The 3-2-1 backup strategy is a well-known best practice for data backup. It consists of the following rules:

3 copies of your data: You should have at least three copies of your data: the original data, a backup, and a second backup. This way, if one copy is lost or corrupted, you still have two other copies to rely on.
2 different storage media: You should store your backups on two different storage media. For example, you can store one backup on a local hard drive, and another backup on an external hard drive or a cloud storage service. This way, if one storage media fails, you still have the other one to rely on.
1 copy offsite: You should store at least one copy of your data offsite. This means that you should store your backups in a different physical location than your original data.

This rule should be taken seriously for anyone who cares about their data, as it is the only way to ensure your last line of defense is intact.

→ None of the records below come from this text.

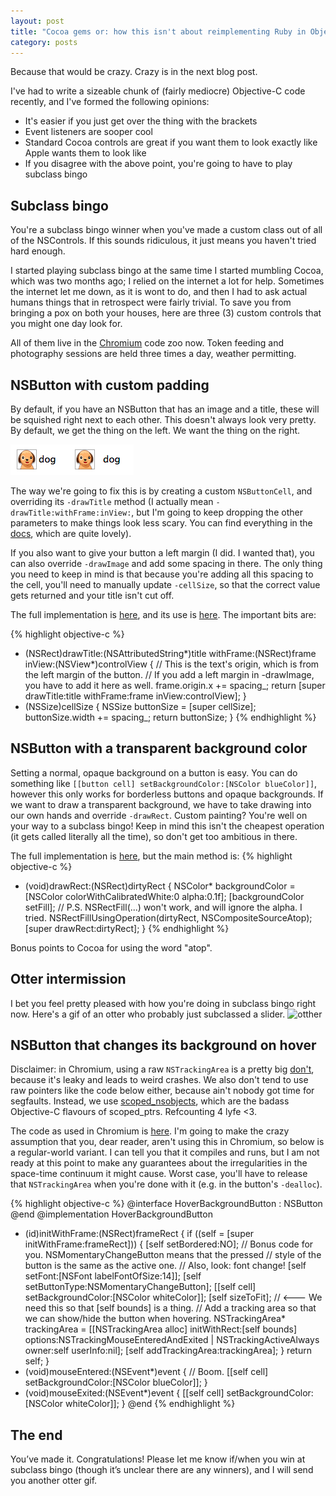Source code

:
 ```yaml
---
layout: post
title: "Cocoa gems or: how this isn't about reimplementing Ruby in Objective-C"
category: posts
---
```

Because that would be crazy. Crazy is in the next blog post.

I've had to write a sizeable chunk of (fairly mediocre) Objective-C code recently, and I've formed the following opinions:

* It's easier if you just get over the thing with the brackets
* Event listeners are sooper cool
* Standard Cocoa controls are great if you want them to look exactly like Apple wants them to look like
* If you disagree with the above point, you're going to have to play subclass bingo

## Subclass bingo
You're a subclass bingo winner when you've made a custom class out of all of the NSControls. If this sounds ridiculous, it just means you haven't tried hard enough.

I started playing subclass bingo at the same time I started mumbling Cocoa, which was two months ago; I relied on the internet a lot for help. Sometimes the internet let me down, as it is wont to do, and then I had to ask actual humans things that in retrospect were fairly trivial. To save you from bringing a pox on both your houses, here are three (3) custom controls that you might one day look for.

All of them live in the [Chromium](http://www.chromium.org/Home) code zoo now. Token feeding and photography sessions are held three times a day, weather permitting.

## NSButton with custom padding
By default, if you have an NSButton that has an image and a title, these will be squished right next to each other. This doesn't always look very pretty. By default, we get the thing on the left. We want the thing on the right.

![NSButton with padding](/images/2014-01-30-button-padding.png)

The way we're going to fix this is by creating a custom `NSButtonCell`, and overriding its `-drawTitle` method (I actually mean `-drawTitle:withFrame:inView:`, but I'm going to keep dropping the other parameters to make things look less scary. You can find everything in the [docs](https://developer.apple.com/library/mac/documentation/cocoa/reference/applicationkit/classes/NSButtonCell_Class/Reference/Reference.html), which are quite lovely). 

If you also want to give your button a left margin (I did. I wanted that), you can also override `-drawImage` and add some spacing in there. The only thing you need to keep in mind is that because you're adding all this spacing to the cell, you'll need to manually update `-cellSize`, so that the correct value gets returned and your title isn't cut off. 

The full implementation is [here](https://code.google.com/p/chromium/codesearch#chromium/src/chrome/browser/ui/cocoa/browser/profile_chooser_controller.mm&l=345), and its use is [here](https://code.google.com/p/chromium/codesearch#chromium/src/chrome/browser/ui/cocoa/browser/profile_chooser_controller.mm&l=402). The important bits are:

{% highlight objective-c %}
- (NSRect)drawTitle:(NSAttributedString*)title
          withFrame:(NSRect)frame
             inView:(NSView*)controlView {
  // This is the text's origin, which is from the left margin of the button. 
  // If you add a left margin in -drawImage, you have to add it here as well.
  frame.origin.x += spacing_;
  return [super drawTitle:title withFrame:frame inView:controlView];
}
- (NSSize)cellSize {
  NSSize buttonSize = [super cellSize];
  buttonSize.width += spacing_;
  return buttonSize;
}
{% endhighlight %}

## NSButton with a transparent background color
Setting a normal, opaque background on a button is easy. You can do something like `[[button cell] setBackgroundColor:[NSColor blueColor]]`, however this only works for borderless buttons and opaque backgrounds. If we want to draw a transparent background, we have to take drawing into our own hands and override `-drawRect`. Custom painting? You're well on your way to a subclass bingo! Keep in mind this isn't the cheapest operation (it gets called literally all the time), so don't get too ambitious in there.

The full implementation is [here](https://code.google.com/p/chromium/codesearch#chromium/src/chrome/browser/ui/cocoa/browser/profile_chooser_controller.mm&l=150), but the main method is:
{% highlight objective-c %}
- (void)drawRect:(NSRect)dirtyRect {
  NSColor* backgroundColor = [NSColor colorWithCalibratedWhite:0 alpha:0.1f];
  [backgroundColor setFill];
  // P.S. NSRectFill(...) won't work, and will ignore the alpha. I tried.
  NSRectFillUsingOperation(dirtyRect, NSCompositeSourceAtop);
  [super drawRect:dirtyRect];
}
{% endhighlight %}

Bonus points to Cocoa for using the word "atop".

## Otter intermission
I bet you feel pretty pleased with how you're doing in subclass bingo right now. Here's a gif of an  otter who probably just subclassed a slider.
![otther](http://i.imgur.com/nUIe0yQ.gif)

## NSButton that changes its background on hover
Disclaimer: in Chromium, using a raw `NSTrackingArea` is a pretty big [don't](http://www.chromium.org/developers/coding-style/cocoa-dos-and-donts), because it's leaky and leads to weird crashes. We also don't tend to use raw pointers like the code below either, because ain't nobody got time for segfaults. Instead, we use [scoped_nsobjects](https://code.google.com/p/chromium/codesearch#chromium/src/base/mac/scoped_nsobject.h), which are the badass Objective-C flavours of scoped_ptrs. Refcounting 4 lyfe <3.

The code as used in Chromium is [here](https://code.google.com/p/chromium/codesearch#chromium/src/chrome/browser/ui/cocoa/browser/profile_chooser_controller.mm&l=392). I'm going to make the crazy assumption that you, dear reader, aren't using this in Chromium, so below is a regular-world variant. I can tell you that it compiles and runs, but I am not ready at this point to make any guarantees about the irregularities in the space-time continuum it might cause. Worst case, you'll have to release that `NSTrackingArea` when you're done with it (e.g. in the button's `-dealloc`).

{% highlight objective-c %}
@interface HoverBackgroundButton : NSButton 
@end
@implementation HoverBackgroundButton
- (id)initWithFrame:(NSRect)frameRect {
  if ((self = [super initWithFrame:frameRect])) {
    [self setBordered:NO];
    // Bonus code for you. NSMomentaryChangeButton means that the pressed
    // style of the button is the same as the active one. 
    // Also, look: font change!
    [self setFont:[NSFont labelFontOfSize:14]];
    [self setButtonType:NSMomentaryChangeButton];
    [[self cell] setBackgroundColor:[NSColor whiteColor]];
    [self sizeToFit];  // <--- We need this so that [self bounds] is a thing.
    // Add a tracking area so that we can show/hide the button when hovering.
    NSTrackingArea* trackingArea = [[NSTrackingArea alloc]
      initWithRect:[self bounds]
           options:NSTrackingMouseEnteredAndExited | NSTrackingActiveAlways
             owner:self userInfo:nil];
    [self addTrackingArea:trackingArea];
  }
  return self;
}
- (void)mouseEntered:(NSEvent*)event {
  // Boom.
  [[self cell] setBackgroundColor:[NSColor blueColor]];
}
- (void)mouseExited:(NSEvent*)event {
  [[self cell] setBackgroundColor:[NSColor whiteColor]];
}
@end
{% endhighlight %}

## The end
You’ve made it. Congratulations! Please let me know if/when you win at subclass bingo (though it’s unclear there are any winners), and I will send you another otter gif.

If you spend a bit of time searching online, you will find many examples of people who lost their data because they didn’t follow this rule. And remember: your cloud provider or your SaaS application do likely not follow this rule for you. You should not rely on them to keep your data, and probably all the assets of your business, safe.

Read about our 3-2-1 backup strategy article to understand why it is so important to follow this rule, and how Plakar makes it easy to implement it by synchronizing Kloset stores between different locations.

Ptar file format

While developing Plakar, we realized that we could easily create a file format that would allow us to store Kloset stores in a single file. This file format is called “ptar”.

You can see a ptar as a “powerful tar file” that can contain multiple files and directories, deduplicated, compressed, encrypted, versioned, tamper-evident, and more.